## PROBLEM DETAILS
Which lines run from the one containing "I need the 3-D box of the fire" to the end of the entries below? Retype exactly those, both ends included.

## EXERCISE MATERIAL
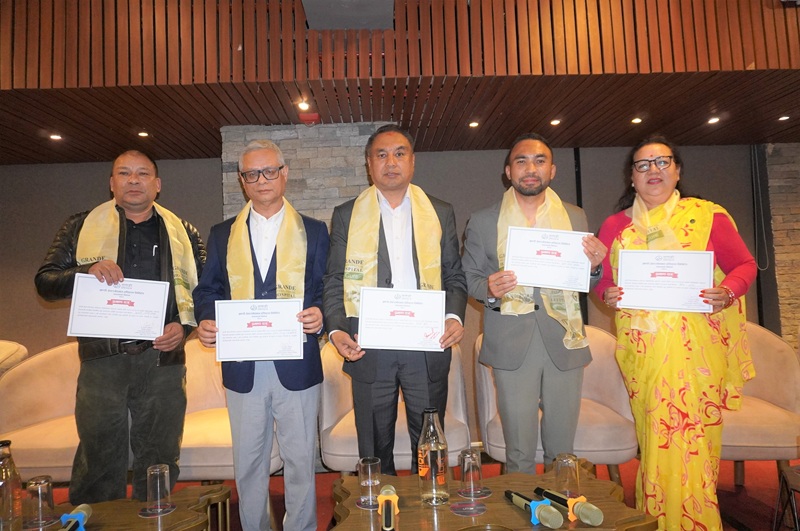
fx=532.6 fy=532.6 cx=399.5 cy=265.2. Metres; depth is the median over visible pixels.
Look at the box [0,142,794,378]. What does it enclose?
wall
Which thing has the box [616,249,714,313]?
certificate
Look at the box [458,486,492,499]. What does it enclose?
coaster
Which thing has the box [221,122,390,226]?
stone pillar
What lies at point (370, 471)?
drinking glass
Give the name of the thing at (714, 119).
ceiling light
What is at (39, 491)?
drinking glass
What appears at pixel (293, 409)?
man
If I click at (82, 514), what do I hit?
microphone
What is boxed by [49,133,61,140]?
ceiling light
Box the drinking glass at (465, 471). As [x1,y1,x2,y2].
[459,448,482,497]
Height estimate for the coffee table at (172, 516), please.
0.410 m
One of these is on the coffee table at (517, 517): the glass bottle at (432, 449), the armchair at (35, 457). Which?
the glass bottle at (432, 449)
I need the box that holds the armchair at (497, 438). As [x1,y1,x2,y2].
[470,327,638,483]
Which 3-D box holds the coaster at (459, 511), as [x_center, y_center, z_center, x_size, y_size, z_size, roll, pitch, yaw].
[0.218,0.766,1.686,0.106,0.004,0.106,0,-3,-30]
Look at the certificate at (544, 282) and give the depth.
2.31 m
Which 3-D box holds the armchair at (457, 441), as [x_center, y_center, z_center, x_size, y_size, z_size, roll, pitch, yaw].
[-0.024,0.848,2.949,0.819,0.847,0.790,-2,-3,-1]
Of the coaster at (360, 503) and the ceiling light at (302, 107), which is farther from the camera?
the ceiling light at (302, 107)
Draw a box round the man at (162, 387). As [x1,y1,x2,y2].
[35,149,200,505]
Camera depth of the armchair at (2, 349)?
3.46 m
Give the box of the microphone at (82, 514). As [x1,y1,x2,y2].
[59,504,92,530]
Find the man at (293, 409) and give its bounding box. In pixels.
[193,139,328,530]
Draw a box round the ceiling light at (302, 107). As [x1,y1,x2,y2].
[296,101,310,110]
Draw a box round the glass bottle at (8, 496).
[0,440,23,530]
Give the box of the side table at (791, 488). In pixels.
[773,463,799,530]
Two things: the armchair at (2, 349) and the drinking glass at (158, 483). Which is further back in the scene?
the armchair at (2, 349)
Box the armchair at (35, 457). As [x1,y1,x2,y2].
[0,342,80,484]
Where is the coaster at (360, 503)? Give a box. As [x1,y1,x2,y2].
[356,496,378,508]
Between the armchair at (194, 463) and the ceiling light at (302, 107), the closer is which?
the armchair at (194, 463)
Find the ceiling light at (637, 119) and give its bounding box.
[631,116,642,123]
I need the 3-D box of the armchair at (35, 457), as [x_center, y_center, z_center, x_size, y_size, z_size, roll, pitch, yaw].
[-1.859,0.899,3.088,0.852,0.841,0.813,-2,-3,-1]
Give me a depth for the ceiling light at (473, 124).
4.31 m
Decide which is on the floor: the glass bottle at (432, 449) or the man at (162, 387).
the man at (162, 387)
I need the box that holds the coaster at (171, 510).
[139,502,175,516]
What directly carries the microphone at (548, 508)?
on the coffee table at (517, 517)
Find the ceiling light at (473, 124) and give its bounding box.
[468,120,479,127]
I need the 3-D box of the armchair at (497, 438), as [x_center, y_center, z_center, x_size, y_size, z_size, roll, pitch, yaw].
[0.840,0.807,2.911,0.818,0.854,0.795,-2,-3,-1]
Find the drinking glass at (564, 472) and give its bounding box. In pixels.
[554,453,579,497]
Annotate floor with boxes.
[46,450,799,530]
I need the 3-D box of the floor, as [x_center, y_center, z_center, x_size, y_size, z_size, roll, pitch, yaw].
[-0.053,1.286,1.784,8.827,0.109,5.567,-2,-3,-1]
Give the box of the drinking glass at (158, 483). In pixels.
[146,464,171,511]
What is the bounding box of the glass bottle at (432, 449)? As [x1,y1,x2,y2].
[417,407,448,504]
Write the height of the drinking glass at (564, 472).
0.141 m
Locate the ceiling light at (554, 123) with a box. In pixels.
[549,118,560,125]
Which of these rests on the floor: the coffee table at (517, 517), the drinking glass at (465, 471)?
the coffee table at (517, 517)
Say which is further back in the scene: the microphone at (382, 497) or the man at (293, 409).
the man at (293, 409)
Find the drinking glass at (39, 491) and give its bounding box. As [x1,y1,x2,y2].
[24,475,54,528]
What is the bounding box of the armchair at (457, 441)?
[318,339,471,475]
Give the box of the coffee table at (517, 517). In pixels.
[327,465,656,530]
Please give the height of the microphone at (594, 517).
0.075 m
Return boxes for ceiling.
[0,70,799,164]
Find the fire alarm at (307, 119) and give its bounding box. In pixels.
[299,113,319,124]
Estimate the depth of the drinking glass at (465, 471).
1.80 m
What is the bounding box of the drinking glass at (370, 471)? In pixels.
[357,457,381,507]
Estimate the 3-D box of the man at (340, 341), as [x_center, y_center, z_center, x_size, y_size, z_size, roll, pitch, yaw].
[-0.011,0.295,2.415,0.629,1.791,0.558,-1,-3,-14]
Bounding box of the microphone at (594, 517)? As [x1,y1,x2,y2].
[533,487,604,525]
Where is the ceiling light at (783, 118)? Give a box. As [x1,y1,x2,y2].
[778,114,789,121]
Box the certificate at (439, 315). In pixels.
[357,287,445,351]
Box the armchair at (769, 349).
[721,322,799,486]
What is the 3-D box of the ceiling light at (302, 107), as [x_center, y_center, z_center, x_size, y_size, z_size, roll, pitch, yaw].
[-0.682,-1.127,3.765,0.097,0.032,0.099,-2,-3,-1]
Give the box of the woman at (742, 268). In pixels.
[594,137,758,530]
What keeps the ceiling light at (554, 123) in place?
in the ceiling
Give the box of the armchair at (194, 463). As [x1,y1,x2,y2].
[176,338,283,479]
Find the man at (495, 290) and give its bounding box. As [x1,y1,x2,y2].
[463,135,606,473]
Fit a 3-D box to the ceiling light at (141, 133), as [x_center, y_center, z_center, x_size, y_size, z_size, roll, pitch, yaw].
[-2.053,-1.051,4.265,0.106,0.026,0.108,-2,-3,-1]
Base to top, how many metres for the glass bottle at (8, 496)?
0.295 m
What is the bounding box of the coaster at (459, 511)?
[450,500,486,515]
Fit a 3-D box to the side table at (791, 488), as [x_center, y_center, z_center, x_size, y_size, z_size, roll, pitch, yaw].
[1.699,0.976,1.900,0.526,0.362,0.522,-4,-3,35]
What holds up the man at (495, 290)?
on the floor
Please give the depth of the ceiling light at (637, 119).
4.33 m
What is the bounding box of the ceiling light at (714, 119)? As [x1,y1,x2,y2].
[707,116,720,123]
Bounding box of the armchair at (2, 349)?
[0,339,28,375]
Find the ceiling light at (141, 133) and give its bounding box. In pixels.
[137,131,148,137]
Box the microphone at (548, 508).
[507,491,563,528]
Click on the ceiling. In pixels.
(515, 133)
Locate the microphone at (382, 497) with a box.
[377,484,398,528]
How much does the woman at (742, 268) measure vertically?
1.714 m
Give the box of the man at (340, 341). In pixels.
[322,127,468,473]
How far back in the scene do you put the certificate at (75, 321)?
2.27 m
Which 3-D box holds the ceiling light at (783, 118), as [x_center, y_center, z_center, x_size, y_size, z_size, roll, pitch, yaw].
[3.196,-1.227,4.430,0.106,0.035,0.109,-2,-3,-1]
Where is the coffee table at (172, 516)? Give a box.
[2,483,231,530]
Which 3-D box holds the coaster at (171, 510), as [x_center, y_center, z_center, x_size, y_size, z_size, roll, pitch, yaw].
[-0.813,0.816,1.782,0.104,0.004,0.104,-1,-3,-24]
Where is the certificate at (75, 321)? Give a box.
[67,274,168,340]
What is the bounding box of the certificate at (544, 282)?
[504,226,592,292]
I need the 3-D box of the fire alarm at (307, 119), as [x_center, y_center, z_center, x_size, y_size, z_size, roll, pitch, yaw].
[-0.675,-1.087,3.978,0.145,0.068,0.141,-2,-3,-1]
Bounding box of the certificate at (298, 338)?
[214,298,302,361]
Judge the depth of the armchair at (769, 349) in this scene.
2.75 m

## RESULT OF THIS TASK
I need the 3-D box of the fire alarm at (307, 119), as [x_center, y_center, z_center, x_size, y_size, z_size, roll, pitch, yaw].
[-0.675,-1.087,3.978,0.145,0.068,0.141,-2,-3,-1]
Bounding box of the certificate at (298, 338)?
[214,298,302,361]
Judge the depth of the armchair at (769, 349) in this scene.
2.75 m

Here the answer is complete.